Он-то надеялся, что Лео Ауфман все приведет в порядок, чтобы с лиц не сходили улыбки, чтобы его внутренний маленький гироскоп склонялся к Солнцу всякий раз, когда Земля норовила отклониться в открытый космос и во тьму. Но ничего подобного. Лео Ауфман такое учудил. Итог – пепел и головешки. Дуглас как врезал.
Бах! Бах!
– Смотрите, а вон зеленый электрокар! Мисс Ферн! Мисс Роберта! – воскликнул Том. – Би-би-и!
Бах!
Все рассмеялись.
– Вот тянутся узловатые жилки твоей жизни, Дуг. Слишком много кисленьких яблочек и солений перед сном!
– Какие, где? – вскричал Дуглас, пристально всматриваясь.
– Вот эта – через год. Эта – через два. А эта – через три, четыре, пять лет!
Бах! Скрученная выбивалка зашипела, как змея в подслеповатом небе.
– А на этой тебе расти и расти, – сказал Том.
Том стегнул ковер с такой силой, что из его сотрясенной до основания фактуры вышибло пыль пяти тыщ веков, которая застыла на один ужасающий миг в воздухе, пока Дуглас, щурясь, разглядывал содрогание орнаментов, и тут с немым ревом армянская лавина пыли обрушилась, и он навечно погряз в ней у них на глазах…
XIV[59]
С чего и как началась ее дружба с детьми, пожилая миссис Бентли уже запамятовала. Она частенько встречала их, подобно мотылькам и обезьянкам у бакалейщика среди капусты и связок бананов, улыбалась им, и они улыбались в ответ.

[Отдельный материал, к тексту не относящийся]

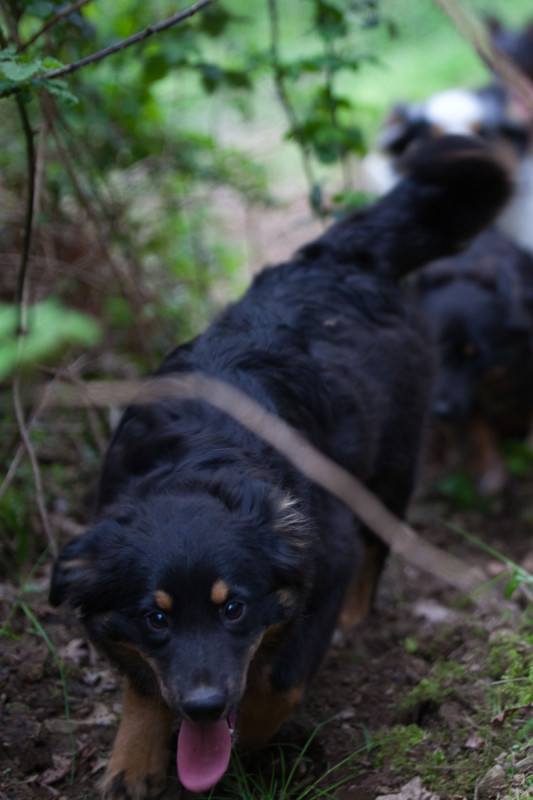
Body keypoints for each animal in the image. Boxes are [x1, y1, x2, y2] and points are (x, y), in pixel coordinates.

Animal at [49, 137, 509, 800]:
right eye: (156, 617)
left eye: (234, 609)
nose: (204, 706)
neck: (195, 467)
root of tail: (339, 256)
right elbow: (143, 681)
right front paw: (135, 757)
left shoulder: (325, 551)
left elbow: (280, 681)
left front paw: (246, 746)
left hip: (390, 467)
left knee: (378, 548)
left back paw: (355, 620)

Миссис Бентли наблюдала, как они отпечатывают следы на снегу, дышат осенними дымками, стряхивают вихри яблоневых лепестков по весне, но они не вызывали у нее опасений. Что же до нее, она содержала дом в безукоризненном порядке, все лежало на своем месте, полы усердно натерты, еда старательно законсервирована, шляпные булавки воткнуты в подушечки, а ящики комодов в ее спальне битком забиты разными разностями прошлого.
Миссис Бентли слыла хранительницей. Она сберегала билеты, старые театральные программки, обрезки кружев, шарфы, железнодорожные квитанции – все атрибуты и символы бытия.

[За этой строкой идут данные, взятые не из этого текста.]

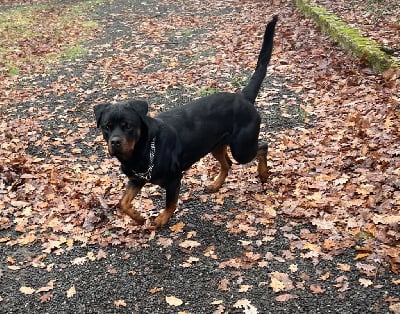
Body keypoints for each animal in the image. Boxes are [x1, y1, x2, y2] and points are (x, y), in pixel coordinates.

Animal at [94, 15, 278, 227]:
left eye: (128, 127)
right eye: (107, 127)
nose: (115, 142)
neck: (144, 149)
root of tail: (243, 97)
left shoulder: (174, 179)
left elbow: (170, 203)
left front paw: (162, 219)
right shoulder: (137, 179)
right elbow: (122, 203)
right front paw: (139, 218)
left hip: (242, 148)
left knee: (262, 147)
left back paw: (263, 173)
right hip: (216, 145)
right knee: (228, 164)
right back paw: (216, 185)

– У меня целая стопка грампластинок, – частенько говаривала она. – Вот Карузо. Это было в 1916 году в Нью-Йорке. Мне было шестьдесят, и Джон был еще жив. Вот «Июньская луна», 1924-й, думаю, после кончины Джона.

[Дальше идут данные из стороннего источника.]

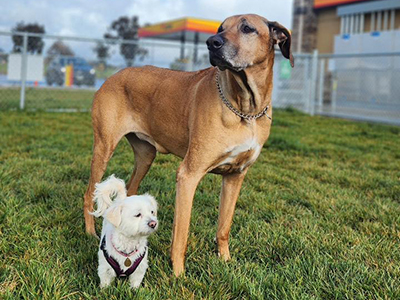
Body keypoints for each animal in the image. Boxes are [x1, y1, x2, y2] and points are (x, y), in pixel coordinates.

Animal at [83, 14, 294, 276]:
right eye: (220, 28)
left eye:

Он был, в некотором роде, величайшей утратой ее жизни. Его единственного ей не удалось сохранить из того, что она больше всего любила касаться, слушать и созерцать. Джон пребывал в далеких луговых просторах, обозначенный датами, заключенный в ящик, сокрытый травами, и после него ничего не сохранилось, кроме шелкового цилиндра, трости и приличного костюма в шкафу. А все остальное пожрала моль.
Но она сохранила все, что было в ее силах. Ее платья с розовыми цветами, сдавленные в необъятных черных кофрах вперемешку с нафталиновыми шариками, и хрустальная посуда ее детства были доставлены ею в этот городок, когда она переехала сюда пять лет назад. Ее супруг владел доходными домами в нескольких городах, и, подобно шахматной фигурке из старой слоновой кости, она перемещалась с места на место, распродавая их один за другим, до тех пор пока не очутилась в этом странном городе, в обществе почерневших сундуков и уродливой мебели, окружавших ее, словно создания из первобытного зверинца.
История с детьми приключилась в середине лета. Миссис Бентли вышла на веранду полить плющ и узрела двух белобрысых девочек и маленького мальчика, разлегшихся на ее лужайке и наслаждающихся покалыванием несметного количества травинок.
В тот самый момент, когда пожелтевшая маска лица миссис Бентли улыбнулась им, из-за угла, тренькая, как эльфийский оркестрик, показался фургончик мороженщика, бренча и лязгая шероховатыми ледяными мелодийками, подобно тем, что умеют извлекать из хрустальных бокалов знатоки этого дела. Дети привстали, повернув головы, как подсолнухи к солнцу.